Kimmo put down his glass and realized what was keeping him awake. For the first time that day he found the time to think hard about what had happened. He’d have to talk to Ketola about it in the morning. Ketola might be able to help them. As usual.

A little while ago, when Grönholm mentioned the possibility of a joke, he had silently agreed. In one way a joke, or whatever you liked to call it, seemed absurd, but in another it was even more absurd to think of a murderer returning to the scene of his crime thirty years later, to commit the same crime again.

Now that Sinikka Vehkasalo’s disappearance had been confirmed, the joke idea didn’t work. The most likely thing seemed to Joentaa a copycat murderer, whatever the motives of this new murderer thirty-three years on might have been. Maybe he had come upon the idea of the cross, the way it persistently called Pia Lehtinen to mind, and that cross had set something off in him …

If the murderer really did intend the incidents of the past to run their course again, it would be months before they found the body of Sinikka Vehkasalo, because the search for Pia Lehtinen had also gone on for months. But there the parallel ended, simply on pragmatic grounds: today’s murderer would know that sooner or later they would search the lake that had featured in the old crime, so he had hidden the body somewhere else, in a place that the investigating team wouldn’t find until considerably later.

On the other hand, if for whatever reason the murderer wanted to repeat the course of events, reproducing exactly what had happened then, that meant there was a noticeable divergence in one crucial point – always assuming that they didn’t find the corpse in the lake next morning after all.

Joentaa rose abruptly. His own speculations, leading nowhere, were getting on his nerves, while Ruth and Kalevi Vehkasalo, in their pale green house in Halinen, couldn’t sleep for anxiety about their daughter.

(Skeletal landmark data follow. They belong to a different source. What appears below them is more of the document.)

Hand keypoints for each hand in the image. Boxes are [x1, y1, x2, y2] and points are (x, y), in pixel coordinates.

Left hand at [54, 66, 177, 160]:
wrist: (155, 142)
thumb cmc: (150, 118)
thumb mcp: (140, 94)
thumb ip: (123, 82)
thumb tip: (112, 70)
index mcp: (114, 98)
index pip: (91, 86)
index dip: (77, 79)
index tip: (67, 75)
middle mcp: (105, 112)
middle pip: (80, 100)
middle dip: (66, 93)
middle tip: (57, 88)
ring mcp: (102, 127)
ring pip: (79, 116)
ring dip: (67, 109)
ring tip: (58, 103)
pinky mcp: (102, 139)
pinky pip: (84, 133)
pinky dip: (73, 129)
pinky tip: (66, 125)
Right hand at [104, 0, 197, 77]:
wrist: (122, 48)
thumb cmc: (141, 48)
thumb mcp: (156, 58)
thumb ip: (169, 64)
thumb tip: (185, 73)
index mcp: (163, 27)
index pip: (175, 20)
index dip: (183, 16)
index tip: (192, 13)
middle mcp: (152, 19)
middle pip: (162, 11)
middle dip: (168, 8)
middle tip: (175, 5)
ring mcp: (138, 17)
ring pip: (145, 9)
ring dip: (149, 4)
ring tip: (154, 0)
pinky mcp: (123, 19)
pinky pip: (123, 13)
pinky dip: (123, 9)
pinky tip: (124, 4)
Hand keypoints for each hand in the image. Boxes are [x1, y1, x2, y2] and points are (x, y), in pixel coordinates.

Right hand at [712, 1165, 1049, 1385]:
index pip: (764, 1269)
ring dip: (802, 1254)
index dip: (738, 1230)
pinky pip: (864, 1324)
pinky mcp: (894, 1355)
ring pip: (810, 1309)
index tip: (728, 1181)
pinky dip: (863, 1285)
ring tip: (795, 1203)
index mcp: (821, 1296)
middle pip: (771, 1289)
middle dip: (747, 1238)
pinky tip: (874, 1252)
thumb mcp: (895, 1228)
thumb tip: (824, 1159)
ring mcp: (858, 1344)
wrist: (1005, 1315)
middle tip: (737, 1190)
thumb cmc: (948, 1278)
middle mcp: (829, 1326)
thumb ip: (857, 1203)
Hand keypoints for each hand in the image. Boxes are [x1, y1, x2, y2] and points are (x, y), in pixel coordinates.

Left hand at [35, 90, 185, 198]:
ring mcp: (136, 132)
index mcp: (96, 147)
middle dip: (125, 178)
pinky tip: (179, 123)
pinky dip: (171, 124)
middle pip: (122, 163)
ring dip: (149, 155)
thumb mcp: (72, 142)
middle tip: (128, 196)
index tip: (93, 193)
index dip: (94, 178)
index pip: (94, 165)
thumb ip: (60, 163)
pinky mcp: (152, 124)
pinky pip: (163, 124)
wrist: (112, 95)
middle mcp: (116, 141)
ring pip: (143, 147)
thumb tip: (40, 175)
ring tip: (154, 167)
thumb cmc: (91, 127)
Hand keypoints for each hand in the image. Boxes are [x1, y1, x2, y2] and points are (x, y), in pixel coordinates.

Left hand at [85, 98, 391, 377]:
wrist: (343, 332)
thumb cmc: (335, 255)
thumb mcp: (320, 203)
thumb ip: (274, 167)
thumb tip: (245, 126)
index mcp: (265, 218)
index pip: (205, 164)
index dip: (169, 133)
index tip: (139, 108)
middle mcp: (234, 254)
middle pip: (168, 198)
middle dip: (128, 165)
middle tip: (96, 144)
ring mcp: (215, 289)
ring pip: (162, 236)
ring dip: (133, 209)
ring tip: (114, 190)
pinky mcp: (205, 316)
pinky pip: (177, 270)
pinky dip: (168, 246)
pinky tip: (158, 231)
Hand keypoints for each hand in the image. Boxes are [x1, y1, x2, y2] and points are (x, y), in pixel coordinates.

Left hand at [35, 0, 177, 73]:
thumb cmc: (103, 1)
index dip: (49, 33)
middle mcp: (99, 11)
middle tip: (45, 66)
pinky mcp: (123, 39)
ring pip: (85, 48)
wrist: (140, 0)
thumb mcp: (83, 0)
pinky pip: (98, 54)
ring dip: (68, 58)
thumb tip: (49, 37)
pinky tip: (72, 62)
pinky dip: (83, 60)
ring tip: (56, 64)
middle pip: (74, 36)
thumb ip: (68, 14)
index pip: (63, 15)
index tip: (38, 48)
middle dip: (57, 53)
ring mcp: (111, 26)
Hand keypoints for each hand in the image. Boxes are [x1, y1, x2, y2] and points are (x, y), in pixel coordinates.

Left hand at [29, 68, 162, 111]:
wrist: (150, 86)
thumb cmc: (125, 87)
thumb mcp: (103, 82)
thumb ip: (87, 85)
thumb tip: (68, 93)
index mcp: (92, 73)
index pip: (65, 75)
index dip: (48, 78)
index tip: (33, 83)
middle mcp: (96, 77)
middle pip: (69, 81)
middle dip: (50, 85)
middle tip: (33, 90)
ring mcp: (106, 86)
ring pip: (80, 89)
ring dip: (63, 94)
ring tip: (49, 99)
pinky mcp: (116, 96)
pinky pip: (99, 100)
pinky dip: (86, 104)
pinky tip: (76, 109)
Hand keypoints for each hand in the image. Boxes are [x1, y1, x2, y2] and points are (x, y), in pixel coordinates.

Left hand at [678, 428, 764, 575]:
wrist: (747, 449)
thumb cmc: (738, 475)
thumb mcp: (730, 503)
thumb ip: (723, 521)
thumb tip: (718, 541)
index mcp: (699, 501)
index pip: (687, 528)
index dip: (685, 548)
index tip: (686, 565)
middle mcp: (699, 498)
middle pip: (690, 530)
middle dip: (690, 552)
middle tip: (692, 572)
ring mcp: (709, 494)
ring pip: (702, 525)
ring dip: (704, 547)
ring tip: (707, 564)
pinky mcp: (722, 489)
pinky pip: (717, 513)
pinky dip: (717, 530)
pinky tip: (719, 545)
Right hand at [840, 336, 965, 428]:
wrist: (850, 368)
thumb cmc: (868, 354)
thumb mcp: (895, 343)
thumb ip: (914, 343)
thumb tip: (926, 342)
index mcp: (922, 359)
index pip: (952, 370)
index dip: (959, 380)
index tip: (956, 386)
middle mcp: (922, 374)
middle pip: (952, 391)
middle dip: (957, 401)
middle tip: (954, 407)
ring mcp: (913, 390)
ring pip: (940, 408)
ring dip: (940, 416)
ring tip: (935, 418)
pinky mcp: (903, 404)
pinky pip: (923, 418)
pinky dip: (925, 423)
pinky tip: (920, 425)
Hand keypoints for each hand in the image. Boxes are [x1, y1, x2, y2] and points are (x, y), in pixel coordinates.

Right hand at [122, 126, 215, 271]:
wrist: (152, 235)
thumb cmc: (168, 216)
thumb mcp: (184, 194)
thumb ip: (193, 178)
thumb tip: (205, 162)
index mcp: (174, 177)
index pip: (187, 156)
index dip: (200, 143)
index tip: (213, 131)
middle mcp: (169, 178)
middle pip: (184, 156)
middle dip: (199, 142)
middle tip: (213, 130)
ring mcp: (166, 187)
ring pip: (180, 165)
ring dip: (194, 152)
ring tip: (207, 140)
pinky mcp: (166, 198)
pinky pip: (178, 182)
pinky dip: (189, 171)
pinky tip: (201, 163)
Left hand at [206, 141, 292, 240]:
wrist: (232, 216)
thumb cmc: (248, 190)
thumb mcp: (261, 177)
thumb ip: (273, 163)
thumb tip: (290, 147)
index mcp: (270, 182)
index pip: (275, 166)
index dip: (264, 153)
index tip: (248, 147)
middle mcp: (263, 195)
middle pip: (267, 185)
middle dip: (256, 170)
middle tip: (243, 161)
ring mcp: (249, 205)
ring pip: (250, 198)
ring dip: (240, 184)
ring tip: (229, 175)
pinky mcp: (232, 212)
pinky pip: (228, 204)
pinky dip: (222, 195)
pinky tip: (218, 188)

He turned away from the lake beyond the window, and his eye fell on the two photographs on the bookshelves. They had always stood there, ever since he and Sanna moved in. In the weeks after Sanna’s death Joentaa had removed them, then put them back in their old place a little later.

Standing in front of them, he looked closely at the photos. One was of Sanna as a small child; the date on the back showed that she had been two years old at the time. Sanna had just knocked a biscuit out of her mother Merja’s hand and the biscuit was flying through the air towards the camera. Merja’s mouth was wide open and Sanna was looking really furious, probably because her mother had told her she couldn’t eat the biscuit without giving her, Merja, a bite. Jussi, Sanna’s father, must have jumped just as he was taking the photo, because the picture was slightly blurred. A wonderful picture. Kimmo felt a smile spreading over his face.